Sundays
written on Sunday, Jun. 27, 2004 at 10:39 pm

I hate Sundays...

I had a very bad weekend. B and I were going to go out to lunch on Sat. Lunch turned into dinner which never happened... He was just horrible to me. So mean and unkind, just hurtful.

I was crying on the phone with him and he did nothing to comfort me or make me feel better. in fact he made me feel worse. He told me that if I was going to act like that then we werent going to hang out. Just being an ass. I dont think this whole "friends" thing is going to work. Its just too hard for me and to easy for him. Its not going to work and that makes me sad...

This really sucks! We were half way to eat on Sat and he was being a complete jerk so I turned the car around and brought him home. I told him to call me the next time he actually WANTS to hang out and I havent heard from him since. Why is it is easy for boys and so incredibly hard for a girl like me? I dont know what to do with myself. I am going to ask him if he will go tot the fireworks with me. I havent been without him in 5 years... Am I being completely ridiculous?

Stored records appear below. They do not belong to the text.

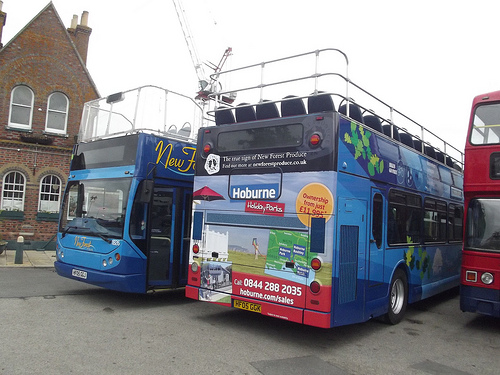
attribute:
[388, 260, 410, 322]
black tire — on bus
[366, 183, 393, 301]
blue door — on back of bus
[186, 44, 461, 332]
bus — blue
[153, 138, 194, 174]
yellow writing — on side of bus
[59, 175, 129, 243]
large windshield — on front of bus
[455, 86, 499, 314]
bus — red, double decker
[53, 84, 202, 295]
bus — blue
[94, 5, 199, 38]
clouds — white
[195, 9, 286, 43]
clouds — white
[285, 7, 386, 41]
clouds — white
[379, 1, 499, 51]
clouds — white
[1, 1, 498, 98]
sky — blue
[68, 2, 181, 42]
clouds — white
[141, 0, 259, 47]
clouds — white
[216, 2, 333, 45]
clouds — white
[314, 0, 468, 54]
clouds — white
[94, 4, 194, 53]
clouds — white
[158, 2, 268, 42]
clouds — white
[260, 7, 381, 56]
clouds — white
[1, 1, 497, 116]
sky — blue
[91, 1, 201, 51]
clouds — white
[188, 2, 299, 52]
clouds — white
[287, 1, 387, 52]
clouds — white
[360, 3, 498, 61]
clouds — white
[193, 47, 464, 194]
top — empty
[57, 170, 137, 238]
windshield — clean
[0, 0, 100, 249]
building — brown, brick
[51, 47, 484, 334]
three buses — parked together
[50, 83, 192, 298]
bus — double deck, red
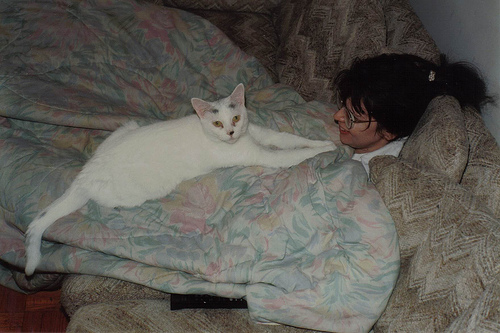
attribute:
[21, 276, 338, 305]
cat — white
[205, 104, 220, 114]
spot — black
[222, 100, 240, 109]
spot — black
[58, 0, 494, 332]
couch — chevron-patterned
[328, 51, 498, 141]
hair — dark brown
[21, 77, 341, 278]
cat — white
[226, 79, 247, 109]
ear — pink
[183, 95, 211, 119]
ear — pink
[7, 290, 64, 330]
floors — wood, parquet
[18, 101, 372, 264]
cat — white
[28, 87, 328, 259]
cat — white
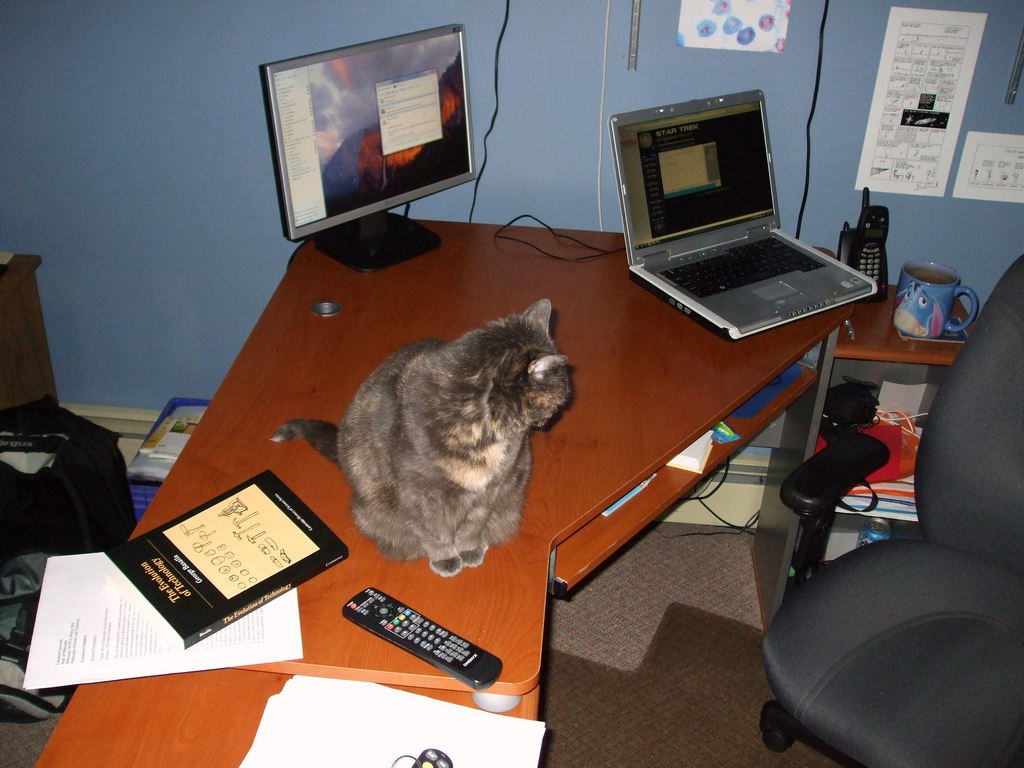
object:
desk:
[36, 219, 857, 768]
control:
[340, 587, 502, 693]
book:
[99, 470, 349, 652]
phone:
[837, 187, 891, 303]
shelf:
[830, 285, 973, 367]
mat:
[544, 603, 828, 768]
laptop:
[607, 89, 878, 342]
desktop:
[258, 22, 479, 272]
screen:
[257, 24, 478, 243]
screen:
[618, 100, 777, 250]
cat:
[266, 298, 572, 579]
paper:
[20, 552, 304, 691]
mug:
[892, 261, 980, 339]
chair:
[762, 254, 1024, 768]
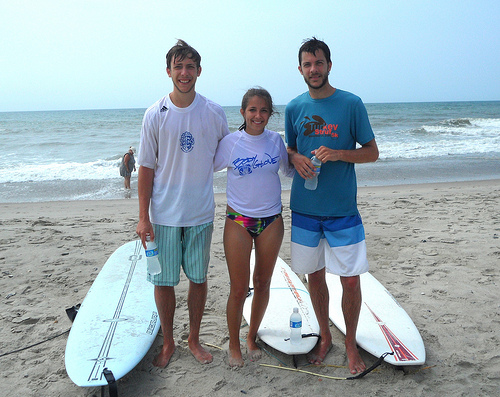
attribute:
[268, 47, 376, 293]
man — bare footed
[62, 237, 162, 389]
board — white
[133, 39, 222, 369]
man — bare footed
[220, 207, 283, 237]
bottom — bikini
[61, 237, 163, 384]
surfig board — blue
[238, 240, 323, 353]
surfig board — blue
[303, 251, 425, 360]
surfig board — blue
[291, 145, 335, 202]
bottle — water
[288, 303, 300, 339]
bottle — water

He just called. It was a short conversation. I lied to him and told him I was looking for him around 7 to see if he wanted to go to get a sub. I wasnt really looking for him for that but I did notice he was gone for a while and wanted to know where he went. He told me he went to Dicka nd Cindys. I believe him. I asked him about the fireworks. I jsut have to be good until then I will probably be able to go with him. I hope I can do it. Wish me luck!